# Aquarium Photography



## tomh (19 Jul 2013)

Hi,

I have been looking for advice on photographing my planted tank but have been struggling to find anything. There are a lot of great photos on this site so I was hoping that people would be able to share their ideas. I have a Nikon DSLR but I am actually getting better photos on my Iphone, albeit at low resolution. Any basic or advanced techniques would be great?

Thanks

Tom


----------



## tim (19 Jul 2013)

Hi Tom, ukaps has some awesome photographers, I'm not one of them , some good links in this thread though How do i take a good full tank shot? | UK Aquatic Plant Society good luck with the photography I think lots of practice is the key.


----------



## clonitza (19 Jul 2013)

Low light photography tips apply to aquarium photography, one random article to read:
Low Light Photography Tips

Cheers,
Mike


----------



## tomh (19 Jul 2013)

Plenty of reading there, thanks guys, i will see how i get on.


----------



## ceg4048 (19 Jul 2013)

Thread has been moved to the Photography section.

Cheers,


----------



## bluemoon280 (21 Jul 2013)

tim said:


> Hi Tom, ukaps has some awesome photographers, I'm not one of them , some good links in this thread though How do i take a good full tank shot? | UK Aquatic Plant Society good luck with the photography I think lots of practice is the key.


----------



## tomh (9 Aug 2013)

Ok after much reading and 1000s of photos i am starting to figure it out, so though I would post a couple. Still a long way to go though. I have used Photoshop for many years but not attempted any on photos yet, but think I may look into it.

Taken with a Nikon D5200 on HRD mode


----------



## flygja (13 Aug 2013)

I think you're well on your way there.

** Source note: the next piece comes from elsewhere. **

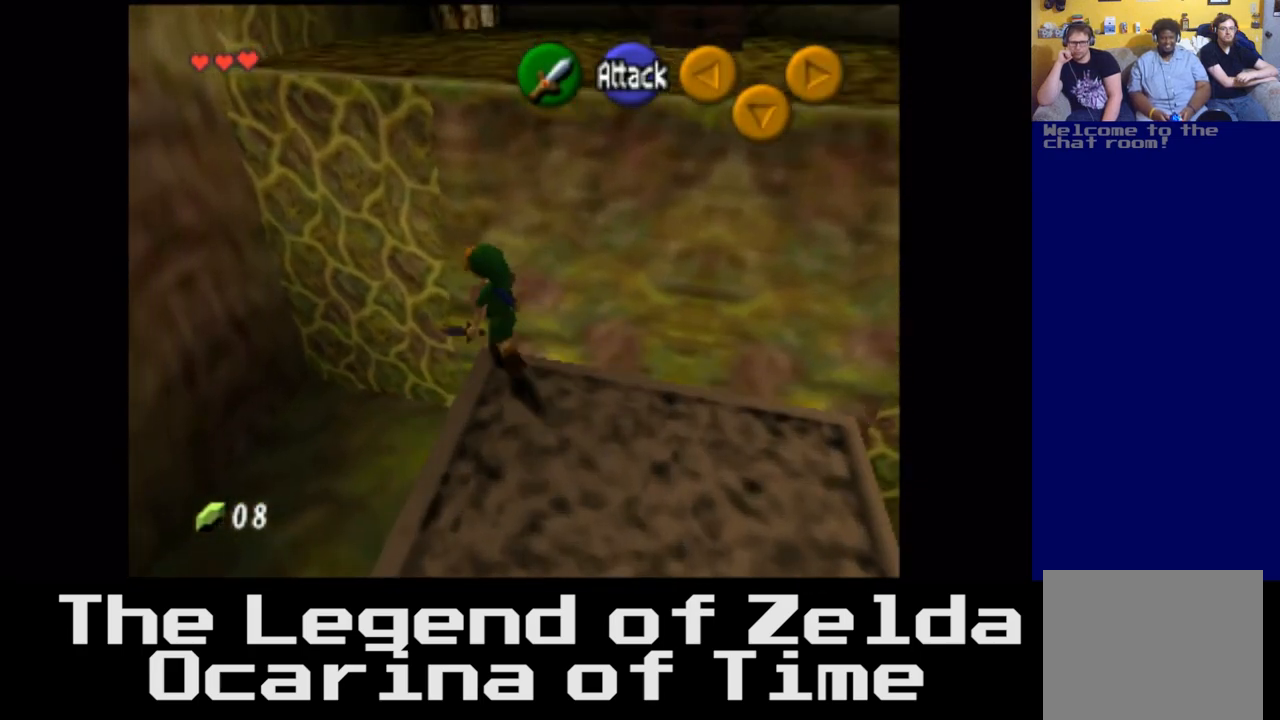
{"buttons": [], "left_stick": "up", "right_stick": "center", "events": [[183, "left_stick", "up-left"], [367, "left_stick", "up"]]}
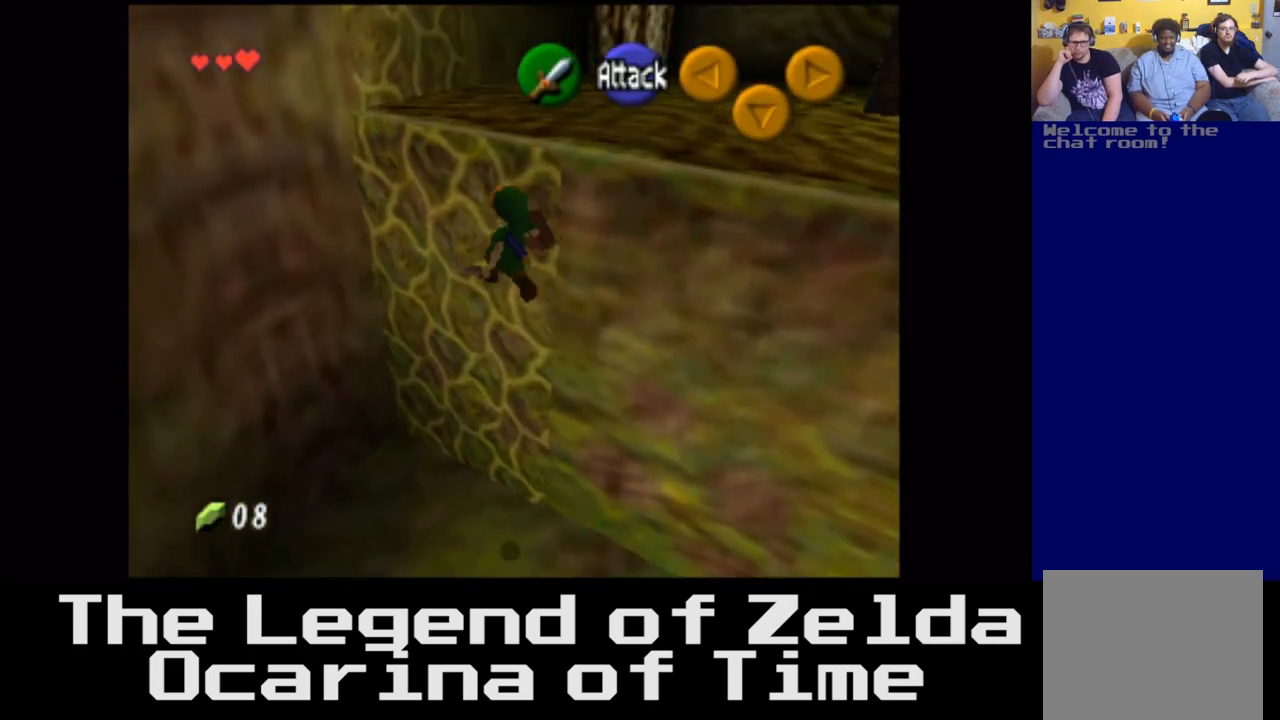
{"buttons": [], "left_stick": "up-right", "right_stick": "center", "events": [[283, "left_stick", "up-right"]]}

I'd suggest a slight white balance tweak to reduce the yellow tint. Some boost in saturation would help perk things up a bit. I don't usually process aquarium photos in HDR because I always some contrast and dark areas in a scape.


----------



## tomh (13 Aug 2013)

flygja said:


> I think you're well on your way there. I'd suggest a slight white balance tweak to reduce the yellow tint. Some boost in saturation would help perk things up a bit. I don't usually process aquarium photos in HDR because I always some contrast and dark areas in a scape.


 Great, I will give it a try, thanks


----------



## basil (23 Nov 2013)

Whatever you settle on, photgraphy is fascinating and I've found that especially with shrimp it enables you to enjoy the detail that you'd probably
never appreciate with the naked eye. I've always enjoyed taking pictures of my tanks and shrimp, but found myself getting increasingly frustrated with the point and clicks. Earlier this year I bought a Canon DSLR, just with the standard 18-55mm kit lense and it's the best thing I ever did! It's a now becoming a hobby in it's own right, and I've just this weekend ordered myself a dedicated macro lense. Can't wait to get snapping next week!

My advice would be save for the DSLR!


----------